# Text
Liquid Chromatography / Mass Spectrometry (LCMS)
One Agilent 6520 and two Agilent 6550 LCMS QTOF instruments were used in the course of these experiments. LCMS methods were carried out as described below in Supplementary Figures 1–43, all with A (water with 0.1% formic acid) and B (acetonitrile with 0.1% formic acid) gradients as follows:
Method 1) Agilent 6550–1 (1290 Infinity HPLC system with iFunnel QTOF MS run in positive ionization mode with a low m/z range 100–1700) with a Phenomenex Jupiter C4 column, 150 × 1.0 mm, 5 μm, 300 Å silica; flow rate 100 μL/minute, 1–61% B gradient over 10 minutes, MS on from 4–12 minutes
Method 2) Agilent 6550–1 (as above) with a Phenomenex Luna C18(2) column, 150 ×5 mm, 3 μm, 100 Å silica; flow rate 50 μL/min, 1–61% B gradient over 12 minutes, MS on from 4–14 minutes
Method 3) Agilent 6550–2 (as in 6550–1 but with m/z range 100–3000) with an Agilent Zorbax 300SB C3 column, 150 × 2.1 mm, 5 pm, 300 Å silica; flow rate 500 pL/minute, 1–61% B gradient from 2–12 minutes, MS on from 4–12 minutes
Method 4) Agilent 6550–2 (as above) with a Phenomenex Kinetex C18 column; not reported in Supplementary Figures 1–43.
Method 5) Agilent 6520 (1290 Infinity HPLC system with QTOF MS run in positive ionization mode with m/z range 100–3000) with an Agilent Zorbax 300SB C3 column, 150 × 2.1 mm, 5 μm, 300 Å silica; flow rate 800 μL/minute, 1–61% B gradient over 9 minutes, MS on from 4–11 minutes.

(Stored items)
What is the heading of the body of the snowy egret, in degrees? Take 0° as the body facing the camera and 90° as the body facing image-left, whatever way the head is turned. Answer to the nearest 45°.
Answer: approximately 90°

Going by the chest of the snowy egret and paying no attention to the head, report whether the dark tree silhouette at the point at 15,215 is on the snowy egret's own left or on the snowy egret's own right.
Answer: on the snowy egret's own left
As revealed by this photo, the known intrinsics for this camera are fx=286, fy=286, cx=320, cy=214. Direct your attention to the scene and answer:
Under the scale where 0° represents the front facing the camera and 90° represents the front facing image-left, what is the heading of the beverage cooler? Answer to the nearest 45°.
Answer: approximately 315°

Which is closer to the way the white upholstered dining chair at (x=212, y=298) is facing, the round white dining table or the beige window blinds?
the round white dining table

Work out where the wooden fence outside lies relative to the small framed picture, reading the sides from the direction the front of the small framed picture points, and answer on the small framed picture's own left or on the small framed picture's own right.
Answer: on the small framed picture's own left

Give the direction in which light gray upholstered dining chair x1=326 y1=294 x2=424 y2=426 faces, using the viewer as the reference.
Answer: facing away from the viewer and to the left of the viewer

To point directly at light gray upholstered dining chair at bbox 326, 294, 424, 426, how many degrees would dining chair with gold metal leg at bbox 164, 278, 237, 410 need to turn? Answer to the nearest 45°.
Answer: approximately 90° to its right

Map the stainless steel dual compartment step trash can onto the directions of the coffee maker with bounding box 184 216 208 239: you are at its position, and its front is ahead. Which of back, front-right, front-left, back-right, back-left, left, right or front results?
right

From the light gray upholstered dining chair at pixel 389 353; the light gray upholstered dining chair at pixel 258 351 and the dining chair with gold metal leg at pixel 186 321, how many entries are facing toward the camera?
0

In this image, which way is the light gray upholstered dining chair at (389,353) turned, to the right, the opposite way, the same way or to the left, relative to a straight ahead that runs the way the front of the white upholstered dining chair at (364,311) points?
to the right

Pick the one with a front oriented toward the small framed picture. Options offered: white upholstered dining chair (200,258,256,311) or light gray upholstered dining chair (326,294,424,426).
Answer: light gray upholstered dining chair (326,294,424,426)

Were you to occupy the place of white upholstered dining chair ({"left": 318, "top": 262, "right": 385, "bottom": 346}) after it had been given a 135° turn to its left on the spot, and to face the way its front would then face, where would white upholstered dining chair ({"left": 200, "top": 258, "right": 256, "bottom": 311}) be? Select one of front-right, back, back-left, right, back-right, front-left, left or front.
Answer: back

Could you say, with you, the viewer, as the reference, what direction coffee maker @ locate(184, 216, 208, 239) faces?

# Tasks to perform
1. Answer these questions about the LCMS methods text:
(a) What does solvent B consist of?
(b) Which column is used in Method 1?
(c) What flow rate does Method 5 use?
2. Write the next part of the LCMS methods text, picking up after the description of Method 5.

# Results of the exercise
1.
(a) Acetonitrile with 0.1% formic acid
(b) A Phenomenex Jupiter C4 column, 150 × 1.0 mm, 5 μm, 300 Å silica
(c) 800 μL/minute

2.
Analytical High Performance Liquid Chromatography (HPLC)
Analytical HPLC was carried out on an Agilent 1200 series system with UV detection at 214 nm. Methods used are summarized as follows, referenced by number in the text and in figures:
HPLC Method 1: Column - Phenomenex Aeris Widepore C4 column, 150 × 4.6 mm, 3.6 μm, 200 Åsilica; flow rate 0.8 mL/minute; Solvent System - A = water with 0.1% TFA, B = acetonitrile with 0.08% TFA; Gradient − 3 minute hold 1% B, 1–61% B gradient over 60 minutes, 3 minute hold 61% B, 10-minute post run 1% B; Flow Rate − 0.8 mL/minute
HPLC Method 1a: As in Method 1, but with a 1–61% B gradient over 30 minutes.
HPLC Method 2: Column - Phenomenex Luna C18(2) column, 100 × 4.6 mm, 3 μm, 100 Å silica; flow rate 1.0 mL/minute; Solvent System - A = water with 0.1% TFA, B = acetonitrile with 0.08% TFA; Gradient - 3 minute hold 1% B, 1–61% B gradient over 60 minutes, 3 minute hold 61% B, 10-minute post run 1% B
Integrals of HPLC peaks were calculated automatically with Agilent ChemStation software with subsequent manual inspection of the magnified baseline and modification of the automated calls - most commonly removal of erroneous peaks more consistent with background variation or splitting of a major peak to reflect tailing.
Reverse Phase Flash Chromatography (RPFC)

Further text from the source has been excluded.